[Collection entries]
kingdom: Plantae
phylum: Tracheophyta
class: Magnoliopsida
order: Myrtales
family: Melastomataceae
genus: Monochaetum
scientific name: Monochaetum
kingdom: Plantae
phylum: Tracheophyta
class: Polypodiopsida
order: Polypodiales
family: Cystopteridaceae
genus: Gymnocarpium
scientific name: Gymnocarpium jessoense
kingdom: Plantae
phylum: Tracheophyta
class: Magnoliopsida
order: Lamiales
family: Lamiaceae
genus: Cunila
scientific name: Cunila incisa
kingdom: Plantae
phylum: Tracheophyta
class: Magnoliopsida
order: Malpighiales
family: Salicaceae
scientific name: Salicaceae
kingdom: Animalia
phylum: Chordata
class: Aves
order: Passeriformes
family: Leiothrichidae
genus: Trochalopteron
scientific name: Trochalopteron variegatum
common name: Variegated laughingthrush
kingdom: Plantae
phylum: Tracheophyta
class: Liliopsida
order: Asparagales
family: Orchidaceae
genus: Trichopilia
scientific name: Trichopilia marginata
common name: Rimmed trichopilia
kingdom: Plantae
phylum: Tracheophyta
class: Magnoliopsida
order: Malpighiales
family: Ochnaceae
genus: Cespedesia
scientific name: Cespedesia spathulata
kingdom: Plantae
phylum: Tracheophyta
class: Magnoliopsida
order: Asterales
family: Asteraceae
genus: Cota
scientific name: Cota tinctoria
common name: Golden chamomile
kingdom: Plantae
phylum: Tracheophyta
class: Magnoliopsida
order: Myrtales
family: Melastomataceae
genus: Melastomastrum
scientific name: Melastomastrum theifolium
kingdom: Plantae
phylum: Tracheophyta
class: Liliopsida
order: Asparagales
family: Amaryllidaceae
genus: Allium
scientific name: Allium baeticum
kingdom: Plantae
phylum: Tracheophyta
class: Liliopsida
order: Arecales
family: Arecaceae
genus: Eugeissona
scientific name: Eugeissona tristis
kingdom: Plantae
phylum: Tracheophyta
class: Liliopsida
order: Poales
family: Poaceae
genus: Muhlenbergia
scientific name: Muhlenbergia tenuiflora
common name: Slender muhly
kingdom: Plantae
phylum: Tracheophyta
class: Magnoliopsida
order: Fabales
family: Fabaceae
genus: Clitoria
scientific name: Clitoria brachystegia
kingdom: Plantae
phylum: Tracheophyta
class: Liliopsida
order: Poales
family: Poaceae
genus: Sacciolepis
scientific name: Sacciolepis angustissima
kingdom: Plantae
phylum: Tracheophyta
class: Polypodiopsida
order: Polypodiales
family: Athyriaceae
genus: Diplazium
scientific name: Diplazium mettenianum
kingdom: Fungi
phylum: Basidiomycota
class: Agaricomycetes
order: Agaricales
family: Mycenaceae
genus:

**GIVEN TASK**
Reproduce every line of the rows above verbatim, in their original order.

**RESPONSE BELOW**
kingdom: Plantae
phylum: Tracheophyta
class: Magnoliopsida
order: Myrtales
family: Melastomataceae
genus: Monochaetum
scientific name: Monochaetum
kingdom: Plantae
phylum: Tracheophyta
class: Polypodiopsida
order: Polypodiales
family: Cystopteridaceae
genus: Gymnocarpium
scientific name: Gymnocarpium jessoense
kingdom: Plantae
phylum: Tracheophyta
class: Magnoliopsida
order: Lamiales
family: Lamiaceae
genus: Cunila
scientific name: Cunila incisa
kingdom: Plantae
phylum: Tracheophyta
class: Magnoliopsida
order: Malpighiales
family: Salicaceae
scientific name: Salicaceae
kingdom: Animalia
phylum: Chordata
class: Aves
order: Passeriformes
family: Leiothrichidae
genus: Trochalopteron
scientific name: Trochalopteron variegatum
common name: Variegated laughingthrush
kingdom: Plantae
phylum: Tracheophyta
class: Liliopsida
order: Asparagales
family: Orchidaceae
genus: Trichopilia
scientific name: Trichopilia marginata
common name: Rimmed trichopilia
kingdom: Plantae
phylum: Tracheophyta
class: Magnoliopsida
order: Malpighiales
family: Ochnaceae
genus: Cespedesia
scientific name: Cespedesia spathulata
kingdom: Plantae
phylum: Tracheophyta
class: Magnoliopsida
order: Asterales
family: Asteraceae
genus: Cota
scientific name: Cota tinctoria
common name: Golden chamomile
kingdom: Plantae
phylum: Tracheophyta
class: Magnoliopsida
order: Myrtales
family: Melastomataceae
genus: Melastomastrum
scientific name: Melastomastrum theifolium
kingdom: Plantae
phylum: Tracheophyta
class: Liliopsida
order: Asparagales
family: Amaryllidaceae
genus: Allium
scientific name: Allium baeticum
kingdom: Plantae
phylum: Tracheophyta
class: Liliopsida
order: Arecales
family: Arecaceae
genus: Eugeissona
scientific name: Eugeissona tristis
kingdom: Plantae
phylum: Tracheophyta
class: Liliopsida
order: Poales
family: Poaceae
genus: Muhlenbergia
scientific name: Muhlenbergia tenuiflora
common name: Slender muhly
kingdom: Plantae
phylum: Tracheophyta
class: Magnoliopsida
order: Fabales
family: Fabaceae
genus: Clitoria
scientific name: Clitoria brachystegia
kingdom: Plantae
phylum: Tracheophyta
class: Liliopsida
order: Poales
family: Poaceae
genus: Sacciolepis
scientific name: Sacciolepis angustissima
kingdom: Plantae
phylum: Tracheophyta
class: Polypodiopsida
order: Polypodiales
family: Athyriaceae
genus: Diplazium
scientific name: Diplazium mettenianum
kingdom: Fungi
phylum: Basidiomycota
class: Agaricomycetes
order: Agaricales
family: Mycenaceae
genus:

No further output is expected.